## [YOUR ASSIGNMENT]
Reproduce every line of the material below character for character, omitting the picture.
_ _ _ _ _ _ _
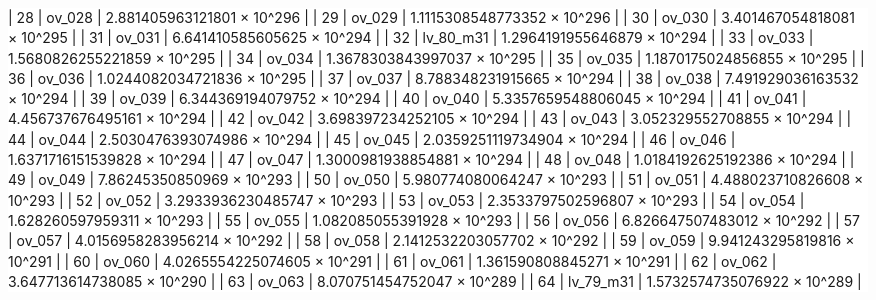 | 28 | ov_028 | 2.881405963121801 × 10^296 |
| 29 | ov_029 | 1.1115308548773352 × 10^296 |
| 30 | ov_030 | 3.401467054818081 × 10^295 |
| 31 | ov_031 | 6.641410585605625 × 10^294 |
| 32 | lv_80_m31 | 1.2964191955646879 × 10^294 |
| 33 | ov_033 | 1.5680826255221859 × 10^295 |
| 34 | ov_034 | 1.3678303843997037 × 10^295 |
| 35 | ov_035 | 1.1870175024856855 × 10^295 |
| 36 | ov_036 | 1.0244082034721836 × 10^295 |
| 37 | ov_037 | 8.788348231915665 × 10^294 |
| 38 | ov_038 | 7.491929036163532 × 10^294 |
| 39 | ov_039 | 6.344369194079752 × 10^294 |
| 40 | ov_040 | 5.3357659548806045 × 10^294 |
| 41 | ov_041 | 4.456737676495161 × 10^294 |
| 42 | ov_042 | 3.698397234252105 × 10^294 |
| 43 | ov_043 | 3.052329552708855 × 10^294 |
| 44 | ov_044 | 2.5030476393074986 × 10^294 |
| 45 | ov_045 | 2.0359251119734904 × 10^294 |
| 46 | ov_046 | 1.6371716151539828 × 10^294 |
| 47 | ov_047 | 1.3000981938854881 × 10^294 |
| 48 | ov_048 | 1.0184192625192386 × 10^294 |
| 49 | ov_049 | 7.86245350850969 × 10^293 |
| 50 | ov_050 | 5.980774080064247 × 10^293 |
| 51 | ov_051 | 4.488023710826608 × 10^293 |
| 52 | ov_052 | 3.2933936230485747 × 10^293 |
| 53 | ov_053 | 2.3533797502596807 × 10^293 |
| 54 | ov_054 | 1.628260597959311 × 10^293 |
| 55 | ov_055 | 1.082085055391928 × 10^293 |
| 56 | ov_056 | 6.826647507483012 × 10^292 |
| 57 | ov_057 | 4.0156958283956214 × 10^292 |
| 58 | ov_058 | 2.1412532203057702 × 10^292 |
| 59 | ov_059 | 9.941243295819816 × 10^291 |
| 60 | ov_060 | 4.0265554225074605 × 10^291 |
| 61 | ov_061 | 1.361590808845271 × 10^291 |
| 62 | ov_062 | 3.647713614738085 × 10^290 |
| 63 | ov_063 | 8.070751454752047 × 10^289 |
| 64 | lv_79_m31 | 1.5732574735076922 × 10^289 |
_ _ _ _ _ _ _
## [EXPECTED OUTPUT]
 | 28 | ov_028 | 2.881405963121801 × 10^296 |
| 29 | ov_029 | 1.1115308548773352 × 10^296 |
| 30 | ov_030 | 3.401467054818081 × 10^295 |
| 31 | ov_031 | 6.641410585605625 × 10^294 |
| 32 | lv_80_m31 | 1.2964191955646879 × 10^294 |
| 33 | ov_033 | 1.5680826255221859 × 10^295 |
| 34 | ov_034 | 1.3678303843997037 × 10^295 |
| 35 | ov_035 | 1.1870175024856855 × 10^295 |
| 36 | ov_036 | 1.0244082034721836 × 10^295 |
| 37 | ov_037 | 8.788348231915665 × 10^294 |
| 38 | ov_038 | 7.491929036163532 × 10^294 |
| 39 | ov_039 | 6.344369194079752 × 10^294 |
| 40 | ov_040 | 5.3357659548806045 × 10^294 |
| 41 | ov_041 | 4.456737676495161 × 10^294 |
| 42 | ov_042 | 3.698397234252105 × 10^294 |
| 43 | ov_043 | 3.052329552708855 × 10^294 |
| 44 | ov_044 | 2.5030476393074986 × 10^294 |
| 45 | ov_045 | 2.0359251119734904 × 10^294 |
| 46 | ov_046 | 1.6371716151539828 × 10^294 |
| 47 | ov_047 | 1.3000981938854881 × 10^294 |
| 48 | ov_048 | 1.0184192625192386 × 10^294 |
| 49 | ov_049 | 7.86245350850969 × 10^293 |
| 50 | ov_050 | 5.980774080064247 × 10^293 |
| 51 | ov_051 | 4.488023710826608 × 10^293 |
| 52 | ov_052 | 3.2933936230485747 × 10^293 |
| 53 | ov_053 | 2.3533797502596807 × 10^293 |
| 54 | ov_054 | 1.628260597959311 × 10^293 |
| 55 | ov_055 | 1.082085055391928 × 10^293 |
| 56 | ov_056 | 6.826647507483012 × 10^292 |
| 57 | ov_057 | 4.0156958283956214 × 10^292 |
| 58 | ov_058 | 2.1412532203057702 × 10^292 |
| 59 | ov_059 | 9.941243295819816 × 10^291 |
| 60 | ov_060 | 4.0265554225074605 × 10^291 |
| 61 | ov_061 | 1.361590808845271 × 10^291 |
| 62 | ov_062 | 3.647713614738085 × 10^290 |
| 63 | ov_063 | 8.070751454752047 × 10^289 |
| 64 | lv_79_m31 | 1.5732574735076922 × 10^289 |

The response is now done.